The US has warned that South Africa’s Agoa benefits remain at risk.

Davies said South Africa was still on an out-of-cycle review pending the finalisation of the negotiations on meat quotas, but the country had done all it could to assure the US authorities that the matter would be settled soon.

“We are eligible for Agoa benefits and in two weeks we will be able to access those benefits. But what they did say (is) we are going to be subject to an out-of-cycle review,” Davies said. “The ball is entirely in the court of the US side, that is their exercise, they are the ones who are going to decide on the outcome of the out-of-cycle review. We will be informed in due course about what the outcome is.”

Out-of-cycle review

The out-of-cycle reviews are invoked under Agoa to monitor and review the eligibility of beneficiary countries.

According to the subsection, a review can be initiated at any time to determine whether a beneficiary sub-Saharan African country still meets the eligibility criteria set.

The eligibility requirements state that countries should make progress towards establishing, among other things, an effective legal dispensation, an effective labour law system and eliminate barriers to US trade and investment.

South Africa missed the end of September deadline when the US authorities demanded more concessions particularly on the meat imports and the Private Security Regulation Amendments Bill.

Since the treaty was introduced in 2000, South Africa has exported significant quantities of manufactured goods to the US. These exports included about 60 000 vehicles a year and the treaty had helped to turn a trade deficit with the US into a trade surplus of about R12 billion last year.

However, Davies said a breakthrough on the outstanding issues was still in sight as the teams from both countries were thrashing out the finer details of the new dispensation.

“From the conversations and interactions that we have been having with our counterparts in the US, we are of the view and understanding that the issues are the ones in the area of meats, which is poultry, pork and beef.
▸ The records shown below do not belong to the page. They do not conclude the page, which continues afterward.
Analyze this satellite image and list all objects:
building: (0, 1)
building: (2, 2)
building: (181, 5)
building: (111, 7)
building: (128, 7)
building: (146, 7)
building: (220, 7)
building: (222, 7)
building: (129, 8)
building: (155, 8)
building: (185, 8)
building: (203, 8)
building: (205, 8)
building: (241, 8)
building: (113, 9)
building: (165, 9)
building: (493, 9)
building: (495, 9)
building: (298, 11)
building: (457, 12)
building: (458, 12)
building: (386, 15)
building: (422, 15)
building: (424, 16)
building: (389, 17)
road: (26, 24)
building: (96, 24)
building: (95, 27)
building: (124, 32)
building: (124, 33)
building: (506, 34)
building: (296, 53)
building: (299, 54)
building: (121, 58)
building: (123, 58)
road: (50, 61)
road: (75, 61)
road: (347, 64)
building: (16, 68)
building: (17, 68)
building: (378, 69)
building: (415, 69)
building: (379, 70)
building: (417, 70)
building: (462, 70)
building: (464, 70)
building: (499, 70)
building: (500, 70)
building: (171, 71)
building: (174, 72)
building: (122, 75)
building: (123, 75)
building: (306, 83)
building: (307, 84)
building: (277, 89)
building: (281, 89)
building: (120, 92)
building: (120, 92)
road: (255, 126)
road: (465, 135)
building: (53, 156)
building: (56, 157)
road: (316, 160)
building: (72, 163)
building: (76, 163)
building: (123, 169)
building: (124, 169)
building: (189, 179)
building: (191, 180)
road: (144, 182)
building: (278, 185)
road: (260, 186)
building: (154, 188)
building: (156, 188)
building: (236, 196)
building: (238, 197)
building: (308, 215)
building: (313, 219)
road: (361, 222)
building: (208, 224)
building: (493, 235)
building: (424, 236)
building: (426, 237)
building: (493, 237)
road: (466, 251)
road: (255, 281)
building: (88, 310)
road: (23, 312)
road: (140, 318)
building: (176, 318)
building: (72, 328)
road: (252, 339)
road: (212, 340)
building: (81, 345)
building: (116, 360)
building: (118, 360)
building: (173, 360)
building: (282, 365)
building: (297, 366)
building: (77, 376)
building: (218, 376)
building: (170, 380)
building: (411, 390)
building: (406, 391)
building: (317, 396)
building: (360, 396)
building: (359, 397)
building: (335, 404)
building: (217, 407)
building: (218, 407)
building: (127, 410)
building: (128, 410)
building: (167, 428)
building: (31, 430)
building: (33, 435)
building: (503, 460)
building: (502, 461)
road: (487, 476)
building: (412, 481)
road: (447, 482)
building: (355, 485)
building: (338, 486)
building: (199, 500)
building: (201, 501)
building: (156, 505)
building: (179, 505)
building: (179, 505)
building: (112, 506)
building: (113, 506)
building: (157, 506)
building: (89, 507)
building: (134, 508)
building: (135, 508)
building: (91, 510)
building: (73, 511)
And we had a very important meeting of veterinary officials and full teams in September where there was an understanding, particularly on the poultry, the avian flu issue, the remedies that would (be) put in place if there was an outbreak in some parts of the US. There was an understanding and an agreement that was reached between the two sides,” Davies said.

Agoa benefits expired last Wednesday and the US Congress earlier this year extended it for ten years.

However, South Africa was singled out, which makes its continued participation conditional on it giving greater access to its market for US poultry, beef and pork imports.

Security bill

The US administration, legislators and security industry also demanded that South Africa amend proposed legislation that would require foreign security companies to sell off at least 51 percent of their ownership to South Africans.

“The people have raised the security bill from time to time. The bill is sitting with the President (Jacob Zuma), it has not been signed into law and any number of issues raised in the process there is that the review can still be done. Anybody can make any submission on the issues that came up there, but the real issues at stake are the ones in the meats, and that there is very significant progress on those,” Davies said.

South Africa has promised concessions on most of these issues, particularly in January when it agreed to a quota of 65 000 tons of US poultry imports a year. But US senators believe the country was putting up new barriers to replace old ones.